Multiplying and summing over k gives  
 Tₙ = ∑_{k=3}^n [ C(n,k)·((k−1)!/2) ] · [ k·n^(n−k−1) ]  
Simplify C(n,k)·(k−1)! = n!/(n−k)!/k, multiply by k/2 ⇒ n!/[2·(n−k)!]. Thus  
 Tₙ = (n!/2) · ∑_{k=3}^n n^(n−k−1) / (n−k)!  

Re‐index with j = n−k (so j = 0…n−3):  
 Tₙ = (n!/2) · ∑_{j=0}^{n−3} n^{j−1} / j!  

An O(n) iteration computes the inner sum and the prefactor (n!/2) with big‐integer arithmetic.

Implementation outline  
1. Compute f = (n−1)!/2 (the j=0 term).  
2. Accumulate ans = f.  
3. For j from 1 to n−3:  
     f = f × n / j  
     ans += f  
4. Print ans.

This runs in O(n) big‐integer multiplications/divisions, fast enough for n up to 5000.
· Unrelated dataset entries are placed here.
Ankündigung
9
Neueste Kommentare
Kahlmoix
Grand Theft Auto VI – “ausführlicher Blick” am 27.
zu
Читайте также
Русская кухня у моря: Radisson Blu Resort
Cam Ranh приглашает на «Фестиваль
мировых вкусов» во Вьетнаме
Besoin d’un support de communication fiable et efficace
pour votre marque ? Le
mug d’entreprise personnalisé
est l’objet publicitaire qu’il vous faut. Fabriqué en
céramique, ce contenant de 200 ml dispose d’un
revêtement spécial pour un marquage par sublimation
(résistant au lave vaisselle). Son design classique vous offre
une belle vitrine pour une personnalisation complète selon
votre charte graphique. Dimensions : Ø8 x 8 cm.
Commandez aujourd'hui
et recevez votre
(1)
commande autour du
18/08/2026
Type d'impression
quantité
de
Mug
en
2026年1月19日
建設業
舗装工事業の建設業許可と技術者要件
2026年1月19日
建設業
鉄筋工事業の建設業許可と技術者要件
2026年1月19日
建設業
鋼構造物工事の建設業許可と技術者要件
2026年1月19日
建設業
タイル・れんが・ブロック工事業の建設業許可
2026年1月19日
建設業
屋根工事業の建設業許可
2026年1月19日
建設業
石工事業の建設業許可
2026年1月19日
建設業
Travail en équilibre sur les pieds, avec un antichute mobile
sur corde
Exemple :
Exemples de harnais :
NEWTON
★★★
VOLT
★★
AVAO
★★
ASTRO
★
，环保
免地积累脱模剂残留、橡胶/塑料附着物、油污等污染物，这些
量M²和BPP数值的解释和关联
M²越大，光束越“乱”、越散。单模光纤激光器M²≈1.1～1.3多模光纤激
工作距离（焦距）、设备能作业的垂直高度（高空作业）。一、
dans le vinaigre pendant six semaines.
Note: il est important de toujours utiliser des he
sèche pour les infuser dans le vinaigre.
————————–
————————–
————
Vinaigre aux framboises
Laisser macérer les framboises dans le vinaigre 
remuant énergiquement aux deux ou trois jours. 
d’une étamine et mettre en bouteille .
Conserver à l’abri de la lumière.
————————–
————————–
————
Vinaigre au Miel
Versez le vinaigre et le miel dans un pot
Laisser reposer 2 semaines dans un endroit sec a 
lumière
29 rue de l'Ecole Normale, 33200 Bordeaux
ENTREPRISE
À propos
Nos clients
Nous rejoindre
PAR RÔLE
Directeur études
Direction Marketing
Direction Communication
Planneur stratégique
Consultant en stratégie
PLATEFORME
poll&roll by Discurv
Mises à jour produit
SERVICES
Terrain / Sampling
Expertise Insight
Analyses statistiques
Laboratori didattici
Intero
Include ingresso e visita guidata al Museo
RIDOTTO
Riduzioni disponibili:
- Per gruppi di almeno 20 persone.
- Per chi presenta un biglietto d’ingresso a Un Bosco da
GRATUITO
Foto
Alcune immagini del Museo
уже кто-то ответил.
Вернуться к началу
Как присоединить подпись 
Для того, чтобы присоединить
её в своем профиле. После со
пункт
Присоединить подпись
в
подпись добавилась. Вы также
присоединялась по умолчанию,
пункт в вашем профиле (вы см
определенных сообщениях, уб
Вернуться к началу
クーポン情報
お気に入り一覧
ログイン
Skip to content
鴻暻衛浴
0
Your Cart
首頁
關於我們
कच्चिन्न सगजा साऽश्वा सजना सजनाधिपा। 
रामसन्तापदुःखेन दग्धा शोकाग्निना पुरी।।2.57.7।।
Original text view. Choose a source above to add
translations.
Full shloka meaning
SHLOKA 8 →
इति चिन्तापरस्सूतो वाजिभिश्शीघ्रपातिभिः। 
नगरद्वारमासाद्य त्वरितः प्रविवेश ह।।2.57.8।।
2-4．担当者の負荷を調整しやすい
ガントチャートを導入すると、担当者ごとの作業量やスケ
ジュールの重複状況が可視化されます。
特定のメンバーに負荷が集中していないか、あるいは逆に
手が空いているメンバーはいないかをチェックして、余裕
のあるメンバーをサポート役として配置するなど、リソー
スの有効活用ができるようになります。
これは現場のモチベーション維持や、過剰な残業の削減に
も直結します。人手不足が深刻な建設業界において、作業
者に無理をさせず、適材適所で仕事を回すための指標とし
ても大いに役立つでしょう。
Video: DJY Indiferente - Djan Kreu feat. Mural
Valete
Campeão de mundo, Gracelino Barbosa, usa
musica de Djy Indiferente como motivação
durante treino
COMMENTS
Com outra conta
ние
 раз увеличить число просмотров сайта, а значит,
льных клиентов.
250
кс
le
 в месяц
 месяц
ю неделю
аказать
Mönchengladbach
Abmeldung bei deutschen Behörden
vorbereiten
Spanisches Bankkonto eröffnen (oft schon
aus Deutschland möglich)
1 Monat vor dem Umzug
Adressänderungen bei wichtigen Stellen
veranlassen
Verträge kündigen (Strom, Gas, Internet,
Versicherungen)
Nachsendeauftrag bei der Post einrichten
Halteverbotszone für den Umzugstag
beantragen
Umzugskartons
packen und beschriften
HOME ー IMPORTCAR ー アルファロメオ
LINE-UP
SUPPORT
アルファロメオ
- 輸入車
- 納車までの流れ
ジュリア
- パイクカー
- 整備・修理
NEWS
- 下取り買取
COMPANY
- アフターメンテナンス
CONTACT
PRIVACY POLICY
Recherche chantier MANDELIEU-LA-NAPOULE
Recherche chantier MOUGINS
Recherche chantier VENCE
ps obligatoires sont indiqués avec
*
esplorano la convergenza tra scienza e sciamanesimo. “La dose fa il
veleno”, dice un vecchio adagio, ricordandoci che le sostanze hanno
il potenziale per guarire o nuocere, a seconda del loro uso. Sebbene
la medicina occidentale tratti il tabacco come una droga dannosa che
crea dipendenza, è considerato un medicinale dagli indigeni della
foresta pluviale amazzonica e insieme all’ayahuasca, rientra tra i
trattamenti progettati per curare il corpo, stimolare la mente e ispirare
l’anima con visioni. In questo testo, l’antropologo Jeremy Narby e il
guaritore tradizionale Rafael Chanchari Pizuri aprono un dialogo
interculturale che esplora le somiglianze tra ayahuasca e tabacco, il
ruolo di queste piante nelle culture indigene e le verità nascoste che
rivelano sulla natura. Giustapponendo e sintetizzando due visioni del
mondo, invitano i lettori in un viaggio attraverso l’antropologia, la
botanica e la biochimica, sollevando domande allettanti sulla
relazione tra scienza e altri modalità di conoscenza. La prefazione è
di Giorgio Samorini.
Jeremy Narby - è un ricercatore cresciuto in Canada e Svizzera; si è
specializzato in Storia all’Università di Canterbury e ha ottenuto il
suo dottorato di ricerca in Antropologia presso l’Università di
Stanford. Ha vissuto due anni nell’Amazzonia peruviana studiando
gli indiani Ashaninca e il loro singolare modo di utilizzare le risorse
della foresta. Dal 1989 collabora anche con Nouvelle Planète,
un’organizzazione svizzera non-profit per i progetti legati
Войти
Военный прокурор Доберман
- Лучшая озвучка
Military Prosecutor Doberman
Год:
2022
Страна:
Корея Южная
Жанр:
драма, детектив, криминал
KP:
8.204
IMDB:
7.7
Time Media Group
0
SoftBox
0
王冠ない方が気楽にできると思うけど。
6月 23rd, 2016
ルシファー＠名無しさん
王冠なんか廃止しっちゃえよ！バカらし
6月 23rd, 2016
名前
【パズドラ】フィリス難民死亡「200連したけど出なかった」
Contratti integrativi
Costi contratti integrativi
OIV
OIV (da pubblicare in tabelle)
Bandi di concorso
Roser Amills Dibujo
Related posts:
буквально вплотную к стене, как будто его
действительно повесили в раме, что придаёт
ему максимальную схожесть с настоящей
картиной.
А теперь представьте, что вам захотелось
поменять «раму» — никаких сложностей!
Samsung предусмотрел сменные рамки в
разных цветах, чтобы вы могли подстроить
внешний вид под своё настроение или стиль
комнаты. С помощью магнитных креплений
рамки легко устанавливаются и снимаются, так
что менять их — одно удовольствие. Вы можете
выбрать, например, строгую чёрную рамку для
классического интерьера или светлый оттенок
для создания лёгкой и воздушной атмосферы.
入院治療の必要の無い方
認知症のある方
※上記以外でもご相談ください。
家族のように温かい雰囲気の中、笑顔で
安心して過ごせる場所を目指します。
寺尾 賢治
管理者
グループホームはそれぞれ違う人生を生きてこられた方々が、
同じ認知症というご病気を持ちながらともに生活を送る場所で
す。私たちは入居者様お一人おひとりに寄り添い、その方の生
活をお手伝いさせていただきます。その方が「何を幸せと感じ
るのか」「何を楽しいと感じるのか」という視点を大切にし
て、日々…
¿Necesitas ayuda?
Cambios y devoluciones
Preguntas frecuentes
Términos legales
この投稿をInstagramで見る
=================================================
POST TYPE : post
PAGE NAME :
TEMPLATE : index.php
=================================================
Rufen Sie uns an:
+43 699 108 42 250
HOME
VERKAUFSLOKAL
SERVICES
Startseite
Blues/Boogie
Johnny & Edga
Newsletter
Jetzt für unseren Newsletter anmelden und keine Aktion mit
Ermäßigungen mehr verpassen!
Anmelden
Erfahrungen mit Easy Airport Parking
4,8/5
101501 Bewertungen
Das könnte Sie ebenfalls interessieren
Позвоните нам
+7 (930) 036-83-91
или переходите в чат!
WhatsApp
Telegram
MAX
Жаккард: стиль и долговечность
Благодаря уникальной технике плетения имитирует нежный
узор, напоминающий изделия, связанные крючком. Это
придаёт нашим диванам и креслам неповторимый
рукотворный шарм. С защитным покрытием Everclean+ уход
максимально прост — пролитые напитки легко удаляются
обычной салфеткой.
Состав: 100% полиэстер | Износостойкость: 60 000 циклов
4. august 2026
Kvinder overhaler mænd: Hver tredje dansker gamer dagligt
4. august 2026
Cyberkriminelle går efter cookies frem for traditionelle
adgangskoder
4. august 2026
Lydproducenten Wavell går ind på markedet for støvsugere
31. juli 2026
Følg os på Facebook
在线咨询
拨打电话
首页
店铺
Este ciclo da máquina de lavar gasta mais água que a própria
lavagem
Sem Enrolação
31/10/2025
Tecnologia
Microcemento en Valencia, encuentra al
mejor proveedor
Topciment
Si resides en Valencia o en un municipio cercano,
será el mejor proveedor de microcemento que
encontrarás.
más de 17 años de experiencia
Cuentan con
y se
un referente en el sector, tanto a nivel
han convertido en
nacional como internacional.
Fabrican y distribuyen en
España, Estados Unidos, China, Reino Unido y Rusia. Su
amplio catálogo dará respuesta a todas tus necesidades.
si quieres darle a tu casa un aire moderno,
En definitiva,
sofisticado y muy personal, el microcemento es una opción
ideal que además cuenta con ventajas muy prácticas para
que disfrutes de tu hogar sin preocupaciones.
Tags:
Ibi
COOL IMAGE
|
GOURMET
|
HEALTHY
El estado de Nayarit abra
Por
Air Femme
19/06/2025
3. C++ Solution with Detailed Comments  
```cpp
#include <bits/stdc++.h>
#include <boost/multiprecision/cpp_int.hpp>
using namespace std;
using big = boost::multiprecision::cpp_int;

int main() {
    ios::sync_with_stdio(false);
    cin.tie(nullptr);

    int n;
    cin >> n; 
    // We compute T_n = (n!/2) * sum_{j=0..n-3} n^{j-1} / j!,
    // but iteratively we build the j-th term of the sum in 'f':
    //   j=0: f = (n-1)! / 2
    //   then for each next j: f *= n; f /= j; 
    // and accumulate into 'ans'.

    // Compute f = (n-1)! / 2
    big f = 1;
    for (int i = 2; i < n; ++i) {
        f *= i;        // f = (n-1)!
    }
    f /= 2;            // now f = (n-1)! / 2

    big ans = f;       // initialize sum with j=0 term

    // Loop j from 1 to n-3 (inclusive),
    // each step updates f -> next term, then adds to ans.
    for (int j = 1; j <= n - 3; ++j) {
        f *= n;         // multiply numerator by n
        f /= j;         // divide denominator by j
        ans += f;       // add the new term
    }

    // Output the final big-integer result.
    cout << ans << "\n";
    return 0;
}
```

4. Python Solution with Detailed Comments  
```python
import sys
import threading

def main():
    n = int(sys.stdin.readline().strip())
    # We will compute:
    #   T_n = sum_{j=0 to n-3} f_j,
    # where f_0 = (n-1)! / 2, and
    #   f_{j} = f_{j-1} * n / j   for j >= 1

    # 1) Compute (n-1)! / 2
    f = 1
    for i in range(2, n):
        f *= i
    f //= 2  # now f = (n-1)! / 2

    ans = f  # start the sum with the j=0 term

    # 2) Iteratively build the remaining terms j=1..n-3
    for j in range(1, n - 2):  
        # Multiply by n and divide by j to move from f_{j-1} to f_j
        f = f * n // j
        ans += f

    # 3) Print the result
    print(ans)

if __name__ == "__main__":
    # Use a thread to raise recursion limits if needed
    threading.Thread(target=main).start()
```

5. Compressed Editorial  
Count unicyclic labeled graphs on n vertices by summing over cycle‐length k (3…n). For fixed k:  
  • choose k vertices and form a cycle in C(n,k)·((k−1)!/2) ways;  
  • attach the remaining n−k vertices as trees to the cycle in k·n^(n−k−1) ways.  
After algebraic simplification this yields  
  Tₙ = (n!/2)·∑_{j=0}^{n−3} n^{j−1}/j!.  
We compute the sum in O(n) big‐integer steps by initializing f₀=(n−1)!/2 and iterating fⱼ = f_{j−1}·n/j, accumulating into the final answer.